Py4J and Exceptions

Py4J 0.6 is almost ready to be released, thanks to Jakub L. Gustak who submitted important bug reports, feature requests, and patches. I have been trying to polish Py4J in the latest releases to make the API more consistent and predictable and the biggest “feature” of 0.6 will no doubt be how Py4J treats Exceptions.

Currently, exceptions can be raised in four places: (1) in the Py4J Python code, (2) in the Py4J Java code, (3) in the Java client code, and (4) in the network stack. An exception might be raised in the Py4J code if the client code is not correct, for example, if the client tries to call from Python a Java method that does not exist. Before 0.6, Py4J raised a Py4JError in cases 1,2,3 and a Py4JNetworkError (a subtype of Py4JError) in case 4. Moreover, if the Java exception was raised on the Java side, the Java stack trace was copied, as a string, in the Py4JError.

There are two issues with this approach. First, the client does not have access to the exception instance on the Java side, and this exception may have some important fields and methods that can help the error recovery. Second, it is very difficult for the client to determine at runtime the source of the error.

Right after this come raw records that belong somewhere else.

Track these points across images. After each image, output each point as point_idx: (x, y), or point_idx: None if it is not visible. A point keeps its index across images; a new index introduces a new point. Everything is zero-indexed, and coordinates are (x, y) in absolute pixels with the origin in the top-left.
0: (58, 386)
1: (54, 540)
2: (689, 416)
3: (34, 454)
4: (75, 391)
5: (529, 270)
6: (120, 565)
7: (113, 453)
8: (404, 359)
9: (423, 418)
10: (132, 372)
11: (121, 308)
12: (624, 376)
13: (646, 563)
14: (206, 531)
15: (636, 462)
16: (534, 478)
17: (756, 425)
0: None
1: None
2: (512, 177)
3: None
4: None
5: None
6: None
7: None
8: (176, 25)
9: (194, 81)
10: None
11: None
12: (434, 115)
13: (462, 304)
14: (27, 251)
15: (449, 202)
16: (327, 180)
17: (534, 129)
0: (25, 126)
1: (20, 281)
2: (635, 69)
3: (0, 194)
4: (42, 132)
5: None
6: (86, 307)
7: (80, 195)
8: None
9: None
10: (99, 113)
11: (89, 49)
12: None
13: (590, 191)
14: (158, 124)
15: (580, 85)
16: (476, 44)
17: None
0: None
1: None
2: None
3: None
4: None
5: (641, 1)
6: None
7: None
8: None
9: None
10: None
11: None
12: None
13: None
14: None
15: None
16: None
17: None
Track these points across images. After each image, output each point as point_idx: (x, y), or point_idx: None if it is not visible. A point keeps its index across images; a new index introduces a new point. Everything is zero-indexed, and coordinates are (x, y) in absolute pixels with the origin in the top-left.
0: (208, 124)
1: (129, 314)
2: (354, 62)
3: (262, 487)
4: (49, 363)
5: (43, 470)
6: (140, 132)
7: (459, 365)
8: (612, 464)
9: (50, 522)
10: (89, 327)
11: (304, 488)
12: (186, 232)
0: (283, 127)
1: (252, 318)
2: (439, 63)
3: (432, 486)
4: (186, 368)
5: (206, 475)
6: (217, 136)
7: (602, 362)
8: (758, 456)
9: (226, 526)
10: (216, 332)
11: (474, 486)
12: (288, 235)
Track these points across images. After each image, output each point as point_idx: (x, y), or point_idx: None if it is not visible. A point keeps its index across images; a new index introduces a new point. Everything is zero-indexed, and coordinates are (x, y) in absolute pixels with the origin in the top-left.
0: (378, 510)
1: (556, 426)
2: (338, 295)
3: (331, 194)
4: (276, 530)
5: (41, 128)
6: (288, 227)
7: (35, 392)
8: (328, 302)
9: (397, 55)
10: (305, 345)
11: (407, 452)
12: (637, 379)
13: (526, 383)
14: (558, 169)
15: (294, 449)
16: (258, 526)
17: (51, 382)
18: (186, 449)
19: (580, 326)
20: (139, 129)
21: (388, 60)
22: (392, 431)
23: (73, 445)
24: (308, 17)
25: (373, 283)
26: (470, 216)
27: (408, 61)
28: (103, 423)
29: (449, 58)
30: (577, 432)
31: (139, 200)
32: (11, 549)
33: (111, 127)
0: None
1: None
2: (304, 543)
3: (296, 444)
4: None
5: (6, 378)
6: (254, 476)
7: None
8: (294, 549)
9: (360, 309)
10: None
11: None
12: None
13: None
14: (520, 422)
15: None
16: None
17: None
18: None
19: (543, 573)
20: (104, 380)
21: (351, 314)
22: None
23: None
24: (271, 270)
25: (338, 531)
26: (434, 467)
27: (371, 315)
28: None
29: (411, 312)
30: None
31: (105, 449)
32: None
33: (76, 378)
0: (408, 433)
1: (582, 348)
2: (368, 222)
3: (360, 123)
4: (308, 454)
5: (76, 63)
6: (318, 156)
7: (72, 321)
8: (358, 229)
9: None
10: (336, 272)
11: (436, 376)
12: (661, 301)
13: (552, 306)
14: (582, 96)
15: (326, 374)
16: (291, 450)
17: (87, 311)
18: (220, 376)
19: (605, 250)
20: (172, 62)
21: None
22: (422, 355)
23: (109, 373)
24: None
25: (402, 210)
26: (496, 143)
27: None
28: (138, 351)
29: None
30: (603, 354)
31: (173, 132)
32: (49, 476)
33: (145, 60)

Starting from 0.6, Py4J will raise three types of exceptions: Py4JNetworkError in case #4, Py4JJavaError in case #3, Py4JError in cases #1 and #2. Py4JNetworkError and Py4JJavaError will be a subtype of Py4JError (so a client can implement a catch all). Py4JJavaError will also have a method that will return the instance of the Java exception and Py4JError will still display the Java stack trace for case #2.

Stay tuned for 0.6!

 

Py4J code moves to GitHub

It is now official. Py4J code has been moved to GitHub. The issues have been transferred there too thanks to a handy trac-to-github python script. I will be shutting down the trac instance on SourceForge. The web site, mailing list, and alternate download site will still remain on SourceForge (Py4J has always been available on pypi as well).

The decision to move to a Distributed Version Control System (DVCS) was a no brainer. I tried mercurial for another open source project I work on, Qualyzer, and DVCS are clearly superior when it comes to merging and enabling collaboration. The speed boost is also quite welcome (thank you local commit).

The main question was thus: mercurial or git? Actually, the real question was, bitbucket or github? This was not an easy decision, but in the end, the numerous outages and bugs of bitbucket and the higher number of potential collaborators on github convinced me to go with github. In addition, github seems speedier and they developed a tool, hg-git, that allows mercurial users to work with github repositories.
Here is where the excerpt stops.